Stored data:
* * * * *

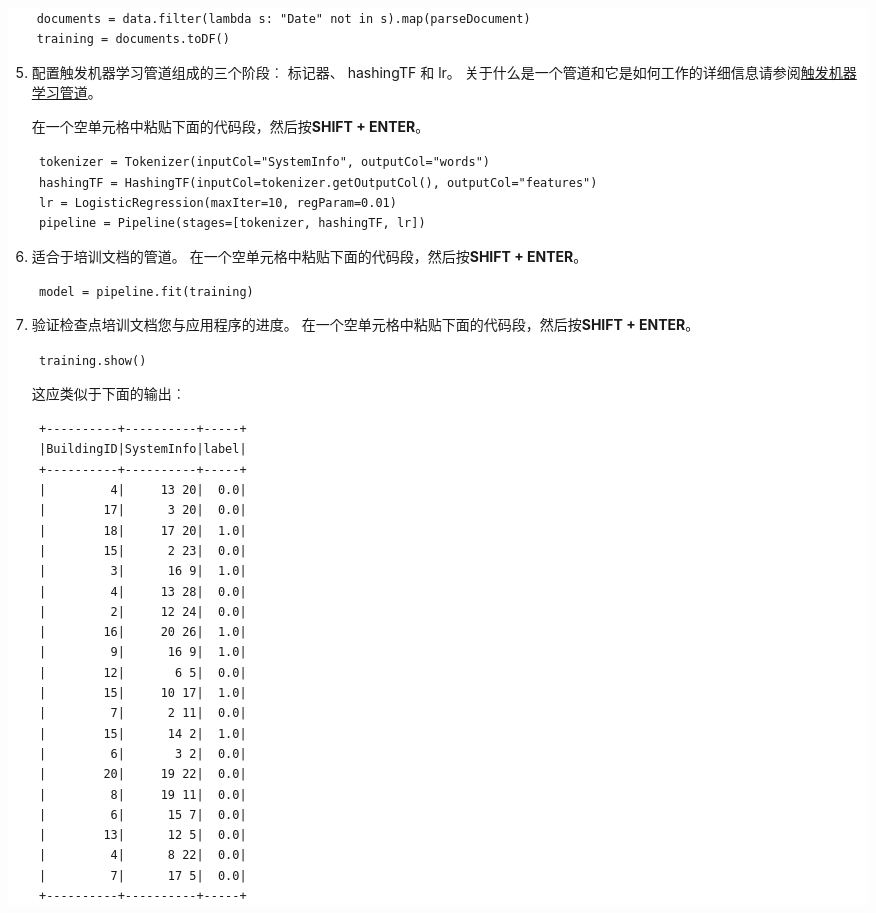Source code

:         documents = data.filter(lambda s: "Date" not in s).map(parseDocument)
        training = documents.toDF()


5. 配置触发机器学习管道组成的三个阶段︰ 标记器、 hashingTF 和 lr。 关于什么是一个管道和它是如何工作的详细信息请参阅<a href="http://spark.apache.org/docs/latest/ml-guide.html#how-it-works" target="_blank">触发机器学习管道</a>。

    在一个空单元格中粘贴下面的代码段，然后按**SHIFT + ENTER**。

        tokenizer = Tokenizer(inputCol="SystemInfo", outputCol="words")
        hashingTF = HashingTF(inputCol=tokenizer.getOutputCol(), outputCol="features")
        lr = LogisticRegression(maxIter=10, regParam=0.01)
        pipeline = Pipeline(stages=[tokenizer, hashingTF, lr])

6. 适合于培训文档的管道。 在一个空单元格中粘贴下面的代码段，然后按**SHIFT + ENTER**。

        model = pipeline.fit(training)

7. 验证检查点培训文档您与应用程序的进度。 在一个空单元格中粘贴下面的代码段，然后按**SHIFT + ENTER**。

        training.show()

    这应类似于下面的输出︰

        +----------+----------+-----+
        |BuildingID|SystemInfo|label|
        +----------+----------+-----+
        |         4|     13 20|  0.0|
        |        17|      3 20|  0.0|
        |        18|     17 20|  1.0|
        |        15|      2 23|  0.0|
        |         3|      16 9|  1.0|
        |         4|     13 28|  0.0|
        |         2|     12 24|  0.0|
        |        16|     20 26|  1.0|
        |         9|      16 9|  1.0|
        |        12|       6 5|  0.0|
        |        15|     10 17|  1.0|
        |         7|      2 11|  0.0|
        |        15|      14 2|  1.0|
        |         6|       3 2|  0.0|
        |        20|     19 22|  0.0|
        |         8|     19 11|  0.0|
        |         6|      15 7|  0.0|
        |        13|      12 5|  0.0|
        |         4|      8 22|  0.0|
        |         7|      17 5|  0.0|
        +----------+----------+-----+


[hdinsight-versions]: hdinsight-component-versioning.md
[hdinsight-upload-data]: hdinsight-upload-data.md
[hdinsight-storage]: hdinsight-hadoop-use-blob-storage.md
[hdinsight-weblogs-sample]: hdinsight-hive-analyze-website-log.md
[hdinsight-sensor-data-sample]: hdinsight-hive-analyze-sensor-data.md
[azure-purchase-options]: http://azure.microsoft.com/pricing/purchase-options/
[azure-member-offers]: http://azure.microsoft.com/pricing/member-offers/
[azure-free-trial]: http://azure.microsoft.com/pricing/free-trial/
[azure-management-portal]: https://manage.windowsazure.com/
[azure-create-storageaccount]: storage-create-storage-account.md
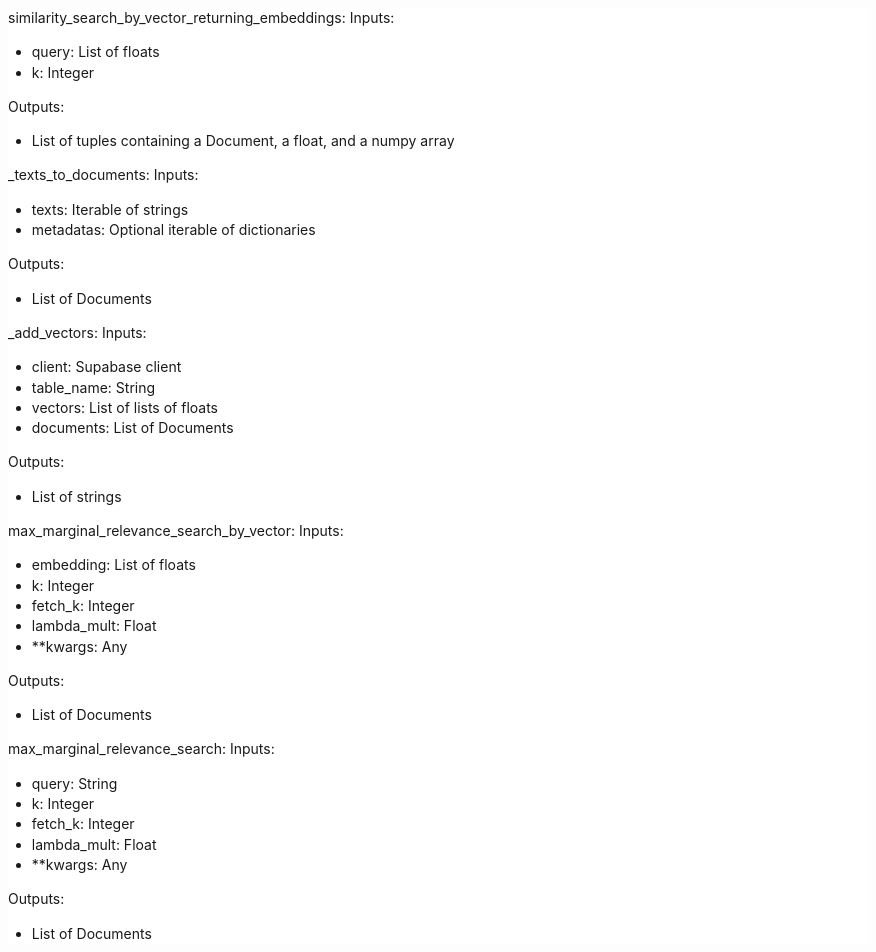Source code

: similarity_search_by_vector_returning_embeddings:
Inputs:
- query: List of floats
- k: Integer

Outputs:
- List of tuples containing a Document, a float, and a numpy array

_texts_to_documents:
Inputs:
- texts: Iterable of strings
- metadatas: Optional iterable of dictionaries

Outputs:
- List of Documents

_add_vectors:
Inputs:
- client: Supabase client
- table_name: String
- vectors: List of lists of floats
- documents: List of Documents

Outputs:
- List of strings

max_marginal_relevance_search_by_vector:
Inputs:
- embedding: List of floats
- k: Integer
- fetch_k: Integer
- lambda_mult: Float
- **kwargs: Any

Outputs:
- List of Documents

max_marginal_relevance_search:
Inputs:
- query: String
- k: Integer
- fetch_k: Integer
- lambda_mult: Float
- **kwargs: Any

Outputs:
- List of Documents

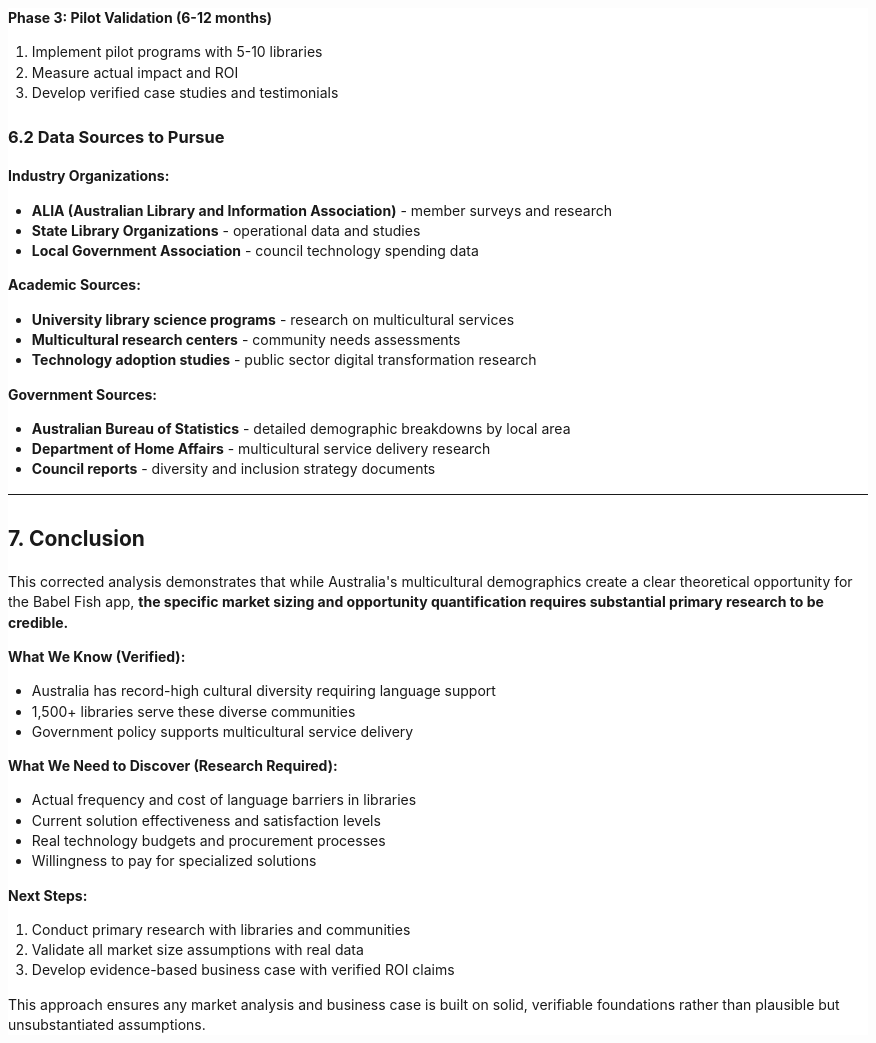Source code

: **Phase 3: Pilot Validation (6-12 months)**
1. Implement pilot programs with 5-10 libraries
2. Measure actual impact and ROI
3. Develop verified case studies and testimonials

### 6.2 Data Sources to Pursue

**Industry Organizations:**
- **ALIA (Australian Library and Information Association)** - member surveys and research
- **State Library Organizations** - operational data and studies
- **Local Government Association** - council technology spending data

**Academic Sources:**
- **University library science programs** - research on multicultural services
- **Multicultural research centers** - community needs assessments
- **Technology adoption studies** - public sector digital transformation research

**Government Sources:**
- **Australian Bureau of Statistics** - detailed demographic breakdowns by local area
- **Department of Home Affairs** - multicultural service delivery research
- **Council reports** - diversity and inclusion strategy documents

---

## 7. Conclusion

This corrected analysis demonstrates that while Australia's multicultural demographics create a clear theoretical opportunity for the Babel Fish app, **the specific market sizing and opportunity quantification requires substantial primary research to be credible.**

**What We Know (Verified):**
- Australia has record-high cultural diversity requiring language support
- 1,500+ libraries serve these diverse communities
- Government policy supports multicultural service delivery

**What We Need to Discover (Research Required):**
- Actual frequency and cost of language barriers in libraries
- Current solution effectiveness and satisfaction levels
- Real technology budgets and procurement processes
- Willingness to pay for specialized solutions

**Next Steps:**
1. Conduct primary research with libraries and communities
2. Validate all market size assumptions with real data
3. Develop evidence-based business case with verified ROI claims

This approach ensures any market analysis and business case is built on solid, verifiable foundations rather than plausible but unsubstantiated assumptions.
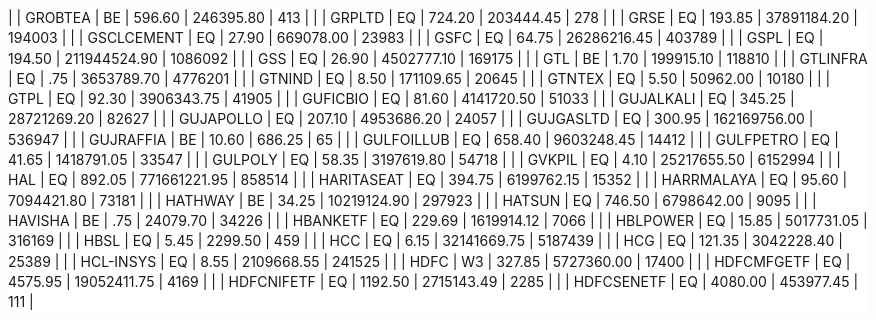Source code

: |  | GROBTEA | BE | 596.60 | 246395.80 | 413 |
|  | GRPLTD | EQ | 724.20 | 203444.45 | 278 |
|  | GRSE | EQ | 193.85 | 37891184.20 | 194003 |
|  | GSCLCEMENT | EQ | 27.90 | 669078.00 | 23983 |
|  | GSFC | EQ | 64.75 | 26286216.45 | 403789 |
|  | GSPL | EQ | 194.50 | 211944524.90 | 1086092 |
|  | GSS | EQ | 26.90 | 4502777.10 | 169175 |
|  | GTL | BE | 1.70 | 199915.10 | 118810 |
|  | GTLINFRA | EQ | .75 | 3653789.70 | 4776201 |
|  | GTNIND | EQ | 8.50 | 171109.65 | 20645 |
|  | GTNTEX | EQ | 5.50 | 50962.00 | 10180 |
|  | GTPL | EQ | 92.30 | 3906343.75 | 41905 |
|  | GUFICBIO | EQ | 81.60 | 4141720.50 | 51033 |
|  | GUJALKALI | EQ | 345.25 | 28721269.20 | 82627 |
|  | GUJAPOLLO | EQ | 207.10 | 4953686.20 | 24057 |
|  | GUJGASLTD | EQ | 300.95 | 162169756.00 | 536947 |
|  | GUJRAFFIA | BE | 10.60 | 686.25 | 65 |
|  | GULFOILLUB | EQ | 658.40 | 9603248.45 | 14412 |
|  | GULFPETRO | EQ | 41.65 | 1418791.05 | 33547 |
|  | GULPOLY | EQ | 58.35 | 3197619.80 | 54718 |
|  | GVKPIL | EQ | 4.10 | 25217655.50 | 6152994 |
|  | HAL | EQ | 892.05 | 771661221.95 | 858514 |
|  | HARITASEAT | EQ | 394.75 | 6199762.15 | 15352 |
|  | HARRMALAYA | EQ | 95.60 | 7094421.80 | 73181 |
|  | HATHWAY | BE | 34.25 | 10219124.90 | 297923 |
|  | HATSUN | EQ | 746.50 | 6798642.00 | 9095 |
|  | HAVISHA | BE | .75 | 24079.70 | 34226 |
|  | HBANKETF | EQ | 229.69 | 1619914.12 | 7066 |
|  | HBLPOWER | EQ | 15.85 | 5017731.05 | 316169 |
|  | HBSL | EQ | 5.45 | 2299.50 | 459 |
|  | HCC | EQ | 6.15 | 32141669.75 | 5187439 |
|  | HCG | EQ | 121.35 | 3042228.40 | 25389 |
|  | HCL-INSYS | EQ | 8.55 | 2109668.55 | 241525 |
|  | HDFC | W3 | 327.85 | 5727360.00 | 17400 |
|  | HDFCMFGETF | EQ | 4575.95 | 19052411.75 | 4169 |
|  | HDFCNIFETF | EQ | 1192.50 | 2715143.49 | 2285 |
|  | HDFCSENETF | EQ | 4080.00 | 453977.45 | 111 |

* * * * *

__REQUIREMENT__
Filter the entries above down to the lines that contain "What".

__RESULT__
**What We Know (Verified):**
**What We Need to Discover (Research Required):**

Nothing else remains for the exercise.